Final answer:
The angular acceleration (α) of the wheel is found by applying torque from the hanging mass via the light inextensible cord and using the rotational form of Newton's second law, resulting in the expression α = (g/R) / (1 + ( I/mR²)).
Step-by-step explanation:
To show that the angular acceleration (α) of the wheel is α = (g/R) / (1 + ( I/mR²)), where g is the acceleration due to gravity, R is the radius, I is the moment of inertia, and m is the mass of the hanging object, we use the relationship between torque, moment of inertia, and angular acceleration given by net τ = Iα. We also consider Newton's second law for rotational motion in the form τ = mr²α.

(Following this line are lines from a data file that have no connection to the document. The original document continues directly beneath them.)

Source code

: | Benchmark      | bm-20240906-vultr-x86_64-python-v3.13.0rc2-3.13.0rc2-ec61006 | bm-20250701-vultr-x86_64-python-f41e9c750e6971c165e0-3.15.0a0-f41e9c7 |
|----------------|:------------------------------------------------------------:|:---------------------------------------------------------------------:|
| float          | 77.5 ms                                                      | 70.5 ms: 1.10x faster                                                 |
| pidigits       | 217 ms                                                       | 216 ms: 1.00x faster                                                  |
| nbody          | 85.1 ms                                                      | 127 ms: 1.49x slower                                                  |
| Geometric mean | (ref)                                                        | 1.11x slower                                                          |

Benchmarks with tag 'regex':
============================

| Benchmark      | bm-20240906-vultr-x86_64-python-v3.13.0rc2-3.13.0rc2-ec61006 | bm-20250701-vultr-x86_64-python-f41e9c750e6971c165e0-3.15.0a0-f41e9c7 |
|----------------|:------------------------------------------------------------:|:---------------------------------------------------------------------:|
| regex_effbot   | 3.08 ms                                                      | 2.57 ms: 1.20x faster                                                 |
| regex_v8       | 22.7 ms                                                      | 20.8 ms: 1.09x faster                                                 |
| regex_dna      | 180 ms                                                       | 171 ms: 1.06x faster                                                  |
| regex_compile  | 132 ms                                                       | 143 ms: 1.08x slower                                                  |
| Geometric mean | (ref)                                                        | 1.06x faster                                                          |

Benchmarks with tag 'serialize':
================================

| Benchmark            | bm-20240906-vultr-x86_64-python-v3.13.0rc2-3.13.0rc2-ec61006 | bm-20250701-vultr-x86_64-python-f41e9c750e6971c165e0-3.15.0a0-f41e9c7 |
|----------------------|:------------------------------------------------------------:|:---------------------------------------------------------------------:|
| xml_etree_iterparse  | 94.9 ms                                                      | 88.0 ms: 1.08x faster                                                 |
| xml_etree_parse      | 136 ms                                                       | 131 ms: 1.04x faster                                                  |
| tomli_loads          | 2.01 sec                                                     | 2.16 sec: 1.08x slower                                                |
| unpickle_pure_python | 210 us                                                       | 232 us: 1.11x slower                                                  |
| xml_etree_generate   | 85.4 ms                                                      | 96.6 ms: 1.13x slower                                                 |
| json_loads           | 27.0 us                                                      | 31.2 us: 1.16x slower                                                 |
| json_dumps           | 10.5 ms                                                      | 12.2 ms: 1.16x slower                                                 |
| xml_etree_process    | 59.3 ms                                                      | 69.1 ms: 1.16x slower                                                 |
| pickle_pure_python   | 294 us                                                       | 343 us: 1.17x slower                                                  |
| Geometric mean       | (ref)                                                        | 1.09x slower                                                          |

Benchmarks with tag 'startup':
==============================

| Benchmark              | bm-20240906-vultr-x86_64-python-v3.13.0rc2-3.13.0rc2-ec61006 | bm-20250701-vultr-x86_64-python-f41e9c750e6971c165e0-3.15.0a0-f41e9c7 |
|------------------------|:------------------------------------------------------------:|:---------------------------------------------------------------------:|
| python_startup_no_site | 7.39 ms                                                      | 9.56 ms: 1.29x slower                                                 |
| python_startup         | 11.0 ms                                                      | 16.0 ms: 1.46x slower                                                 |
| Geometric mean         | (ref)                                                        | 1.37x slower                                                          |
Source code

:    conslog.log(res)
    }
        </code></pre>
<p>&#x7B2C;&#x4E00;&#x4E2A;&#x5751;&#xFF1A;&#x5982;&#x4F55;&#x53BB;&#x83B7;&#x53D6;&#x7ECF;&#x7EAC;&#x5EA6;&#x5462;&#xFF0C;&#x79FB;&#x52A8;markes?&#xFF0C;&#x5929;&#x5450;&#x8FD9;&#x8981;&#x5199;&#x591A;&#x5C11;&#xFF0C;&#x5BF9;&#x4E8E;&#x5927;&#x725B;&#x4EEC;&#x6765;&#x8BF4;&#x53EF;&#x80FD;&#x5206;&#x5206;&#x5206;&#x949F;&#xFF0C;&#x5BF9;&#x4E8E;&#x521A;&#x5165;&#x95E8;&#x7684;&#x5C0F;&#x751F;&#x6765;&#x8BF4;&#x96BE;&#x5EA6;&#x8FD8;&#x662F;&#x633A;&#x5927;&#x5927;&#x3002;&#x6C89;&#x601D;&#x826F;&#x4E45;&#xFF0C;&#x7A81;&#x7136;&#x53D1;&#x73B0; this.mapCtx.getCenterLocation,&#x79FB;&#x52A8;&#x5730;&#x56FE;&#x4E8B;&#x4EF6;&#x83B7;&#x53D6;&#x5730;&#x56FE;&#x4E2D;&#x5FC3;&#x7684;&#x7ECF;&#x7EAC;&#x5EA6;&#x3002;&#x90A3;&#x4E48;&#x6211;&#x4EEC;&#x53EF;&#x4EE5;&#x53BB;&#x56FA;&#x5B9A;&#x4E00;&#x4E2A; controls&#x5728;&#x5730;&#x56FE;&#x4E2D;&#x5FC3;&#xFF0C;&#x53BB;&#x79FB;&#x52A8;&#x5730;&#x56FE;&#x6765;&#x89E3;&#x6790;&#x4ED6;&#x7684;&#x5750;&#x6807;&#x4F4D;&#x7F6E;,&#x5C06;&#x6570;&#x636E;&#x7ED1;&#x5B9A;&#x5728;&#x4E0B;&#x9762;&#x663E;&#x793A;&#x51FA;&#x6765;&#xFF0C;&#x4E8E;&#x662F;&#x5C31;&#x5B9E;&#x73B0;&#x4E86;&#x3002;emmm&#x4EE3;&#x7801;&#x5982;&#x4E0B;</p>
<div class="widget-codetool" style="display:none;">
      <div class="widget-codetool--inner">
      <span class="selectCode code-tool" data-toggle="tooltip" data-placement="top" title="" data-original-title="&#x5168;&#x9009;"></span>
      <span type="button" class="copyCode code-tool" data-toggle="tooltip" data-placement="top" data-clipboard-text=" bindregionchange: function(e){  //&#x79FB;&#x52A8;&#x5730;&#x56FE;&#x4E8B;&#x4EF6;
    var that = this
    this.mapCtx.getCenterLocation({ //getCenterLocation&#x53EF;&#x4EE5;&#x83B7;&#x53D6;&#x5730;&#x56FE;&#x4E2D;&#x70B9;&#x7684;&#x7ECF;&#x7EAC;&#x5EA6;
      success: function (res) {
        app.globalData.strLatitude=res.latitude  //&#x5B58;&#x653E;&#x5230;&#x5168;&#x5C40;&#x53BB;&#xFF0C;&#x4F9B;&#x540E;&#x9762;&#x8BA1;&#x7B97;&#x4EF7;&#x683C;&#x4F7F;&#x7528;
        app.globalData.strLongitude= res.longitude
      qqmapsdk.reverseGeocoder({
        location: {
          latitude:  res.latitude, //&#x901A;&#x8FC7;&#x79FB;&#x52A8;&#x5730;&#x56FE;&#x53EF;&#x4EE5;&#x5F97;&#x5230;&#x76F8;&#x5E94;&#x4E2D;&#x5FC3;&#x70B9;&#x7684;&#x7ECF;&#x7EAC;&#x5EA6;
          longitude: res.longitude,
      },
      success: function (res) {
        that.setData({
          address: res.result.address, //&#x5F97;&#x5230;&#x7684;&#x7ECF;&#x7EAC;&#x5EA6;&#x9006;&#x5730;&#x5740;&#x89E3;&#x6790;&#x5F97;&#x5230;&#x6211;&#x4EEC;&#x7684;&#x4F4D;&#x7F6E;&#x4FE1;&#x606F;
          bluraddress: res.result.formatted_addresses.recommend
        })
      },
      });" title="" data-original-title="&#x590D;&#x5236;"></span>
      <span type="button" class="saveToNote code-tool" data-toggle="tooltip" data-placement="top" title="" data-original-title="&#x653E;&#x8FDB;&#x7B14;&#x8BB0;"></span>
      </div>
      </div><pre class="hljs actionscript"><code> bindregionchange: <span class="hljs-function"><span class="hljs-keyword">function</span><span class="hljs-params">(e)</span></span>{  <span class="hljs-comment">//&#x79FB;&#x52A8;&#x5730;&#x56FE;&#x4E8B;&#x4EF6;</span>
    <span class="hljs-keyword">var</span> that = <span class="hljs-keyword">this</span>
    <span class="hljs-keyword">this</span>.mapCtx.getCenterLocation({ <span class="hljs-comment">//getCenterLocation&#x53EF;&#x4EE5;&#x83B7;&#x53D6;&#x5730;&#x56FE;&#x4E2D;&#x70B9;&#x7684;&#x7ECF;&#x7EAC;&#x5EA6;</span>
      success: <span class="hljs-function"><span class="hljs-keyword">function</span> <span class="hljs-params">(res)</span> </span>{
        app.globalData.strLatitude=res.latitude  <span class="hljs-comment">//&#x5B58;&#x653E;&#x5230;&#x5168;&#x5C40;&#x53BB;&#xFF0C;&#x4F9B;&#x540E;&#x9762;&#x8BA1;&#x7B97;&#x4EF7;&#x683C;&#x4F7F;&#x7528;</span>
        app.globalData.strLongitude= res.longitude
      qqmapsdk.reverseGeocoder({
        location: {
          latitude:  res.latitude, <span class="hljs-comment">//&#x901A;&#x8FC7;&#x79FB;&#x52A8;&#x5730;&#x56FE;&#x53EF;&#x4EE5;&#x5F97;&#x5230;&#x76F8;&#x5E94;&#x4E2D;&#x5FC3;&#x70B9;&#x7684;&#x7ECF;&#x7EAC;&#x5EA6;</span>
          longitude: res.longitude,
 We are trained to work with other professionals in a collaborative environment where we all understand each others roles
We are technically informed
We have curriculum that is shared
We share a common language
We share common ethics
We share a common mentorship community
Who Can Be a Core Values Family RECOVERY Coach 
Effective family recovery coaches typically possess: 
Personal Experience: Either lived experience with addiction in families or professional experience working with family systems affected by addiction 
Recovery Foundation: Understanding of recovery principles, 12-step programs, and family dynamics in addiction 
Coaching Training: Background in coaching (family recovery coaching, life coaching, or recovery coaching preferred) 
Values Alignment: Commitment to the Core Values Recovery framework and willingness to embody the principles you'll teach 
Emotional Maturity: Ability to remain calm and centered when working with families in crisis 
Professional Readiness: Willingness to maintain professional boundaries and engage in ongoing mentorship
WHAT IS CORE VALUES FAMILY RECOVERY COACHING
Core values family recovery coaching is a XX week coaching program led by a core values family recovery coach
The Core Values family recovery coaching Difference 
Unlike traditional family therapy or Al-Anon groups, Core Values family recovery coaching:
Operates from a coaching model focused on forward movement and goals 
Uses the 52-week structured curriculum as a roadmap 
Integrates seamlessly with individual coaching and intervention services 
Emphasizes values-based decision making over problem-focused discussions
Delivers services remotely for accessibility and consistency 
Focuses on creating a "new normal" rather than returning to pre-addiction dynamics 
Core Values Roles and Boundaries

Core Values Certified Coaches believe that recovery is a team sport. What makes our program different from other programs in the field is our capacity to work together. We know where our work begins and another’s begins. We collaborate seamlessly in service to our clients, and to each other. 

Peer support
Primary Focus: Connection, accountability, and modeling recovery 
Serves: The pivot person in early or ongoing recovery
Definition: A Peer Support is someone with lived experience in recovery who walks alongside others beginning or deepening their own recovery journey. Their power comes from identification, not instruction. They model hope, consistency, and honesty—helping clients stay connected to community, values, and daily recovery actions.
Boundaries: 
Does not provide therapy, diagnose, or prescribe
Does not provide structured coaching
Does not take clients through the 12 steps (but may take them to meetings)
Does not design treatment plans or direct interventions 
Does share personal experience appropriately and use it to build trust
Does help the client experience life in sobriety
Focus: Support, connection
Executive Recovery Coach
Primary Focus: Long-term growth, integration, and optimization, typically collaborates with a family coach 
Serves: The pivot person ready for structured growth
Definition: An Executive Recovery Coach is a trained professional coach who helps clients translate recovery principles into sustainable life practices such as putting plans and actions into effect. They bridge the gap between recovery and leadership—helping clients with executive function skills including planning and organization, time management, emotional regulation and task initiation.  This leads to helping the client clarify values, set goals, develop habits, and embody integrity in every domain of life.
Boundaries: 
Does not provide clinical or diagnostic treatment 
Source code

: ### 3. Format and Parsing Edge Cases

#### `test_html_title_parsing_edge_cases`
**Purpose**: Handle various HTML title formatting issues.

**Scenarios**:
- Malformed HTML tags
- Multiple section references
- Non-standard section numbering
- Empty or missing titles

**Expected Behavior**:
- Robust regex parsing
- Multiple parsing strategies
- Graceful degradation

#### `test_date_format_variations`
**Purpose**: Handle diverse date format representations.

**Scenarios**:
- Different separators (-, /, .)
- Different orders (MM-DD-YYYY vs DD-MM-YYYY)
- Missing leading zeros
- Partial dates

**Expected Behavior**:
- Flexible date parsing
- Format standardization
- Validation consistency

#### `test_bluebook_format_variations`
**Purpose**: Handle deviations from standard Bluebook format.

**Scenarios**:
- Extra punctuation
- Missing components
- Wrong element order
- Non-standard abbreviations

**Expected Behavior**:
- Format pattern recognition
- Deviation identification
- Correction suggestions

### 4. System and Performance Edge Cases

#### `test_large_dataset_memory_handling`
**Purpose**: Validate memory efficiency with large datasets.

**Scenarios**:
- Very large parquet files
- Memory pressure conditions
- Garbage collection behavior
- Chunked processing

Applying a force through the light inextensible cord, we generate a torque (τ) on the wheel: τ = m*g*R, since torque is the product of force and the radius, and the force here is m*g (the weight of the hanging mass).
Using the rotational form of Newton's second law, we plug this torque into the equation τ = Iα. This gives us Iα = m*g*R. Solving for α, we divide by I: α = m*g*R / I.
To express this in the desired form, we introduce the unitless quantity (I/mR²) into the denominator: α = (g/R) / (1 + (I/mR²)).
Thus, we have shown that the angular acceleration of the wheel is indeed α = (g/R) / (1 + ( I/mR²)).